Exercise 1:
Answer these questions using the passage on Behe's mousetrap, one answer per line, marked (a), (b), (c) to match:
(a) Who debunked Behe's mousetrap model, and where?
(b) What did Dembski devote many pages of his new book to?
(c) What approach did Behe and Dembski choose for defending Behe's example?
Exercise 2: In the passage on Behe's mousetrap, rewrite the paragraph beginning "When McDonald demonstrated the inadequacy" as a short bulleted list that keeps its main facts.

Reading passage:
Behe's model – his mousetrap – was debunked by John H. McDonald in a posting [7]. McDonald demonstrated how Behe's five-part mousetrap can be gradually reduced to a four-part, three-part, two-part and finally one-part contraption, each preserving the ability to catch mice, albeit not as good as the five-part construction. Therefore, the mousetrap does not seem to be irreducibly complex, contrary to Behe's assertion.

I readily concede that demonstrating the weakness of Behe's particular example does not in itself disprove his thesis. It only shows that he happened to suggest a bad model. It may, though, presumably cast a shadow on Behe's overall image and hence potentially undermine Behe's overall idea in the eyes of those readers who have not yet made up their minds in regard to the ID theory. That is something ID creationists are not willing to accept. Therefore Dembski devoted many pages of his new book not only to defending Behe's overall concept, but also to an attempt to overturn McDonald's particular debunking of Behe's mousetrap model.

When McDonald demonstrated the inadequacy of Behe's mousetrap example, the proper behavior for Behe the scientist would have been either to offer a reasonable rejoinder or to concede that his example was not very well thought of. In the latter case he might still insist that the inadequacy of his example does not translate into the inadequacy of his entire theory and such a position, which is legitimate, could be discussed on its own terms. Behe and Dembski chose a different approach – to defend Behe's example by using casuistry. (For a partial discussion of Behe's response to McDonald, see the appendix to the article at Irreducible Contradiction ). This is one more illustration of the typical behavior of ID proponents. They seem to be not that much interested in establishing the truth as in winning the dispute at any cost, by whatever means available.

Information shown:
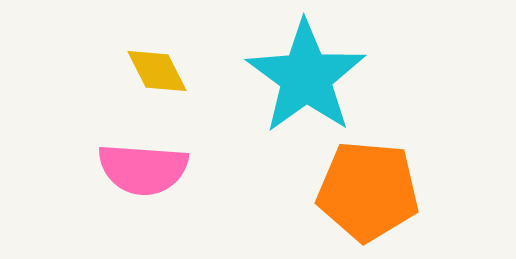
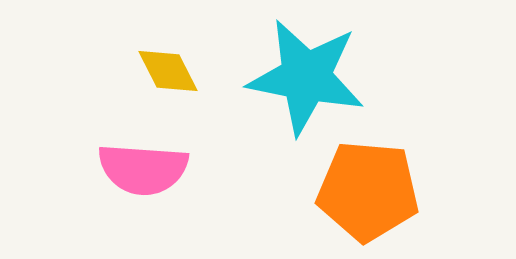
yellow diamond: moved 11 px right
cyan star: rotated 25 degrees counterclockwise
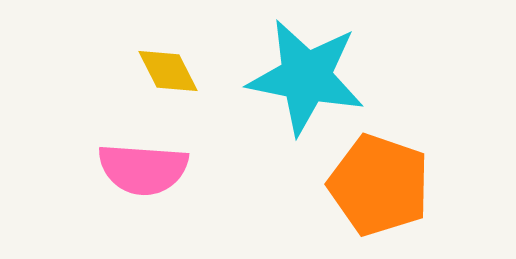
orange pentagon: moved 11 px right, 6 px up; rotated 14 degrees clockwise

Correct answer 1:
(a) John H. McDonald, in a posting.
(b) Defending Behe's overall concept and trying to overturn McDonald's debunking of Behe's mousetrap model.
(c) Using casuistry.

Correct answer 2:
- After McDonald showed the mousetrap example was inadequate, Behe as a scientist should have either given a reasonable rejoinder or conceded that the example was poorly thought out.
- Had he conceded, he could still legitimately argue that a weak example does not make his whole theory inadequate, and that position could be discussed on its own terms.
- Instead, Behe and Dembski defended the example through casuistry. The appendix to the article at Irreducible Contradiction partly discusses Behe's response to McDonald.
- This illustrates the typical behavior of ID proponents, who seem more interested in winning the dispute at any cost than in establishing the truth.